| Overclocking headroom means you have timing slack, and timing slack means you have faster ~= leakier circuits than necessary, or stages which aren't filled with work which is also an inefficiency. I expect Apple has an extreme focus on power efficiency and especially idle / leakage power, much more than Intel considering the core basically the same as they use in their phones. They also have a different approach to turbo / dvfs. So I would expect M1 to actually be a lot tighter than Intel and not have so much OC headroom. Obviously you can buy timing with voltage to some degree, so there would be something there probably. Modern nodes are running into more problems with voltage induced breakdown though so the OC limit looks very different to what you can ship in a product. Has anyone measured M1's VDD? > AMD chips are doing similar clocks to Intel on TSMC N7, so Apple could (but won't) have a chip running way higher than the clocks they are currently shipping with. Not their existing microarchitecture though. They do nearly 2x the work per clock as AMD chips which necessitates more logic per stage. Getting a microarchitectural edge means making less logic do more work and it's very possible Apple have some edge there, it just wouldn't be near 2x IMO. The silicon technology of course plays into it, but when you look at how fast individual transistors and the shortest poly to connect them can switch, speeds over 100GHz have been possible on 90nm.
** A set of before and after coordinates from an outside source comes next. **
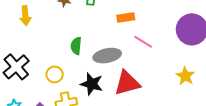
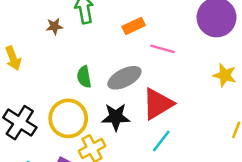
yellow circle: (55, 74) -> (68, 118), size x1.8

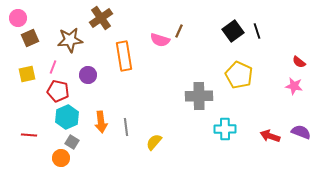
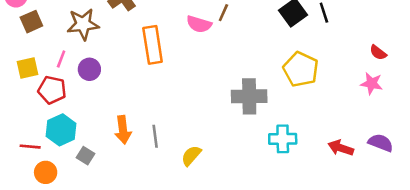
purple circle: (88, 75) -> (89, 69), moved
red pentagon: (58, 91) -> (52, 90), moved
cyan hexagon: (67, 117) -> (61, 130), moved
orange circle: (61, 158) -> (46, 172), moved

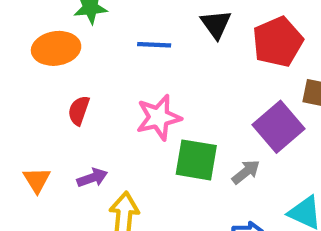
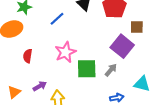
blue line: (154, 45) -> (57, 19), turned -35
orange triangle: (37, 180) -> (14, 92), turned 32

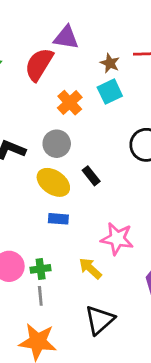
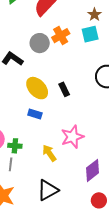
gray circle: (57, 144) -> (40, 43), moved
pink star: (117, 239) -> (72, 137), turned 30

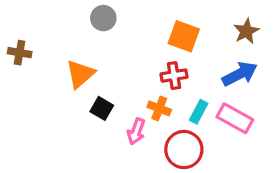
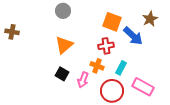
orange triangle: (80, 74) -> (64, 45), moved
blue arrow: (240, 74) -> (133, 36), moved, turned 70
black square: (102, 108) -> (62, 74), moved
pink rectangle: (235, 118) -> (143, 87), moved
Today's cutting edge is probably over 200GHz (e.g., search ring oscillator). So it's not a fundamental switching speed limit of the tech that gets you. I would say Apple could probably redo the physical design and synthesis work and minimal logic changes to target a faster and leakier device that's not suitable for phones but might be a little fairer comparison. It wouldn't put it at a 5-6GHz frequency, but could easily be enough to re-take these benchmarks and still be ahead on efficiency. |
Not all work is created equal. Decoders on Arm are definitely parallel (= don't have more serial logic for wider decoder) compared to the variable length decode x86 is stuck with. And your backend ports are also parallel (although maybe scheduling isn't?). The only places where wider always means more logic per stage is caches - register file, L1/L2/L3, BTB. For example Apple managed to work some magic with a 3 cycle 192kB L1. AMD and Intel are at 4 and 5 cycles for much smaller L1's. Part of the reason for that is probably because Apple doesn't need to hit 5GHz and can afford more logic per stage.
And in any case, it's very likely you could just shove more voltage through the chip and get it to clock higher, since the current 3.2GHz is very far from what we know TSMC N7/5 can do. I don't think you'd need a rework unless Apple wanted to target 4.5+GHz.